The recent demonstration of a large cell surface-derived pool of insulin-sensitive glucose transporters, presumably concentrated in the microvilli of 3T3-L1 adipocytes, induced the assumption that in differentiated adipocytes, newly inserted plasma membrane areas may display restricted lateral mobility, thereby preventing diffusion of integral membrane proteins out of these areas into the adjoining plasma membrane. In order to test this assumption, the cell surface distributions of the two glucose transporter species expressed by 3T3-L1 cells were determined using specific antisera against the HepG2/erythrocyte transporter, GluT1, which is synthesized in both fibroblasts and adipocytes, and the adipocyte/muscle-specific transporter, GluT4, expressed for the first time 3-4 days after induction of adipose conversion.
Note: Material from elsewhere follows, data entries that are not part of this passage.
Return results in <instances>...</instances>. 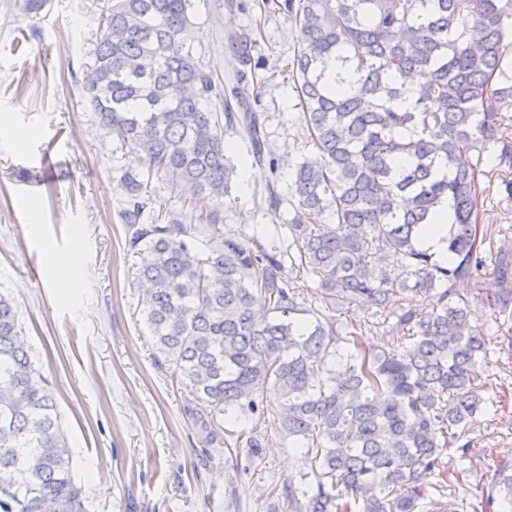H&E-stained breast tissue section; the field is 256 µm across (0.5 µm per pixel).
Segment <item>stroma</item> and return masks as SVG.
I'll return each instance as SVG.
<instances>
[{"mask_svg": "<svg viewBox=\"0 0 512 512\" xmlns=\"http://www.w3.org/2000/svg\"><path fill=\"white\" fill-rule=\"evenodd\" d=\"M23 2L0 0V131L28 132L22 141L0 134V291L13 297L31 359L62 414L87 512H288L272 489L304 470L290 439L273 422L244 419L233 429L259 432L260 455L227 449L219 436L204 443L196 398L154 363L136 286L140 258L121 218L122 152L100 127L83 84V64L102 35V0H43L37 12ZM236 2L230 9L226 0H195L190 43L202 68L229 88L236 78L228 37L254 40L256 84L241 92L265 117L278 167L258 166L249 185L236 180L222 210L225 223L261 232L268 248L282 250L288 235L271 229L266 188L290 199L295 166L317 154L288 78L297 33L284 0ZM488 171L481 204L490 247L512 255V199L498 192L512 168L493 162ZM148 191L157 223H204L178 180L153 178ZM48 246L61 258L79 254L74 288L58 286L44 260ZM470 436L474 471L491 477L503 449L512 448V407H485Z\"/></svg>", "mask_w": 512, "mask_h": 512, "instance_id": "1", "label": "stroma"}]
</instances>
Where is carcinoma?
Here are the masks:
<instances>
[{
	"instance_id": "1",
	"label": "carcinoma",
	"mask_w": 512,
	"mask_h": 512,
	"mask_svg": "<svg viewBox=\"0 0 512 512\" xmlns=\"http://www.w3.org/2000/svg\"><path fill=\"white\" fill-rule=\"evenodd\" d=\"M472 2L462 16L455 0H285L299 41L289 76L320 161L296 166L288 250L269 252L224 225L238 176L224 125L243 128L258 162L266 139L259 115L231 111L197 64L194 0H103L84 88L133 154L122 220L134 228L155 362L195 395L211 434L241 413L261 421L264 396L276 397L279 430L313 478L283 484L291 512H418L431 485L455 495L464 483L453 460L473 457L469 423L488 403L490 346L512 358V336L471 325L491 242L480 206L489 145L512 165V0ZM232 43L245 83L251 39ZM216 100L222 116L208 108ZM160 174L190 187L208 223H155L145 193ZM445 200L439 264L418 238ZM287 263L316 277L318 306L302 307ZM496 269L500 288L484 301L505 315L508 253ZM361 299L372 316L336 326L332 313ZM380 331L394 345L378 355L365 336ZM20 335L0 293V512H86L55 398ZM477 507L512 512V454Z\"/></svg>"
}]
</instances>
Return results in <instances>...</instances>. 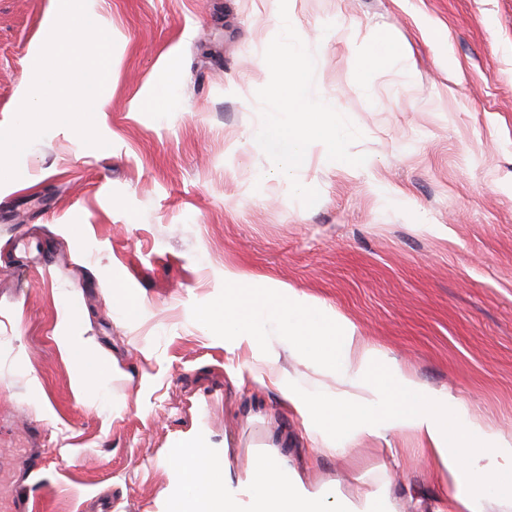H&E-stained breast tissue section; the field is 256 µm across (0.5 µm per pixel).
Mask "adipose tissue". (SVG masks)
<instances>
[{
	"mask_svg": "<svg viewBox=\"0 0 512 512\" xmlns=\"http://www.w3.org/2000/svg\"><path fill=\"white\" fill-rule=\"evenodd\" d=\"M220 326L235 346L262 347L257 321L287 319L286 334L299 353L317 363L339 366L335 396L285 392L284 397L312 429V451L318 457L340 453L337 436L362 439L381 427L411 431L427 442V453L449 480L465 473L468 486L448 497L450 512H475L494 467L485 451L473 447L469 430L450 425L447 410L435 395L398 365L379 362L353 328L332 315L309 310L285 289L263 288L250 282L224 291L202 313ZM180 512H395L388 486H356L351 494L323 497L308 492L285 461L255 458L245 477L232 481L225 458L196 443L185 444L176 460Z\"/></svg>",
	"mask_w": 512,
	"mask_h": 512,
	"instance_id": "ef3b65f1",
	"label": "adipose tissue"
}]
</instances>
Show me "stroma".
I'll return each instance as SVG.
<instances>
[{
    "label": "stroma",
    "instance_id": "35a3bbf8",
    "mask_svg": "<svg viewBox=\"0 0 512 512\" xmlns=\"http://www.w3.org/2000/svg\"><path fill=\"white\" fill-rule=\"evenodd\" d=\"M52 12L0 0V127ZM87 13L114 41L94 115L106 147L55 126L0 184V415L44 428L29 493L46 512H172L174 459L195 439L235 478L276 456L315 491L387 482L402 512L447 507L413 433L341 436L344 456L312 460L282 389L335 393V371L289 350L280 319L262 320L254 351L200 312L232 273L288 289L410 372L475 443L492 432L512 448V0H289L315 94L361 131L351 152L373 158L351 172L312 148L297 175L320 193L310 208L247 143L278 0H87ZM381 35L398 53L359 74ZM155 92L165 111L136 110ZM24 233L46 264L16 251ZM69 336L98 359L92 388Z\"/></svg>",
    "mask_w": 512,
    "mask_h": 512
}]
</instances>
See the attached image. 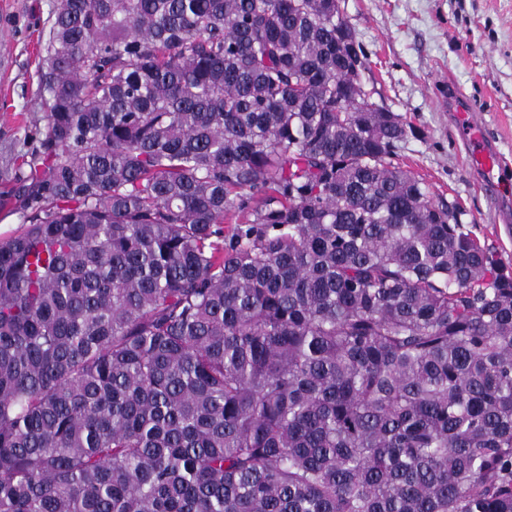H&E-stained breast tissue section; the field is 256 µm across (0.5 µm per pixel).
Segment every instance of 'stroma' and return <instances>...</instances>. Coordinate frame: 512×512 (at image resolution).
Masks as SVG:
<instances>
[{
    "instance_id": "stroma-1",
    "label": "stroma",
    "mask_w": 512,
    "mask_h": 512,
    "mask_svg": "<svg viewBox=\"0 0 512 512\" xmlns=\"http://www.w3.org/2000/svg\"><path fill=\"white\" fill-rule=\"evenodd\" d=\"M366 57L372 101L423 133L398 152L437 201L457 204L459 222L512 271V0H340ZM49 0H0V176L32 151L43 123L40 45ZM481 116L503 174L488 186L472 166L455 102Z\"/></svg>"
}]
</instances>
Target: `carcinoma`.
Returning <instances> with one entry per match:
<instances>
[{"mask_svg": "<svg viewBox=\"0 0 512 512\" xmlns=\"http://www.w3.org/2000/svg\"><path fill=\"white\" fill-rule=\"evenodd\" d=\"M334 2L50 0L0 512H512V272Z\"/></svg>", "mask_w": 512, "mask_h": 512, "instance_id": "obj_1", "label": "carcinoma"}]
</instances>
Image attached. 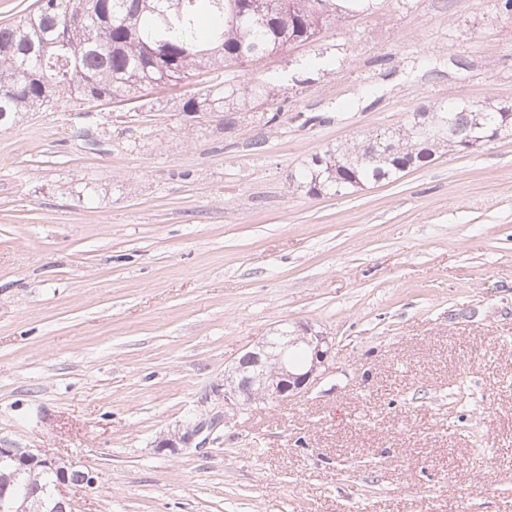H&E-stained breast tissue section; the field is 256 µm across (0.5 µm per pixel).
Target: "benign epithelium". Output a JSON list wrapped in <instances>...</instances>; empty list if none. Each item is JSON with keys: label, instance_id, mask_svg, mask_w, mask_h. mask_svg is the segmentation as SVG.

GluT1 was shown to be localized in the plasma membrane of both 3T3-L1 preadipocytes and adipocytes, whereas GluT4 was almost entirely restricted to the low density surface-derived vesicle (LDSV) fraction of 3T3-L1 adipocytes most likely consisting of microvilli-derived vesicles. In contrast to the minor portion of GluT4 found in the adipocyte plasma membrane fraction, equal amounts of the GluT1 protein were detected in both the plasma membrane and the LDSV fractions of adipocytes. Both transporter species were present in the microsomal and the LDSV fractions of adipocytes. The observed distribution of the two transporter species is in accordance with the postulated restriction of the lateral mobility in plasma membrane areas formed by newly inserted transgolgi vesicles of differentiated adipocytes.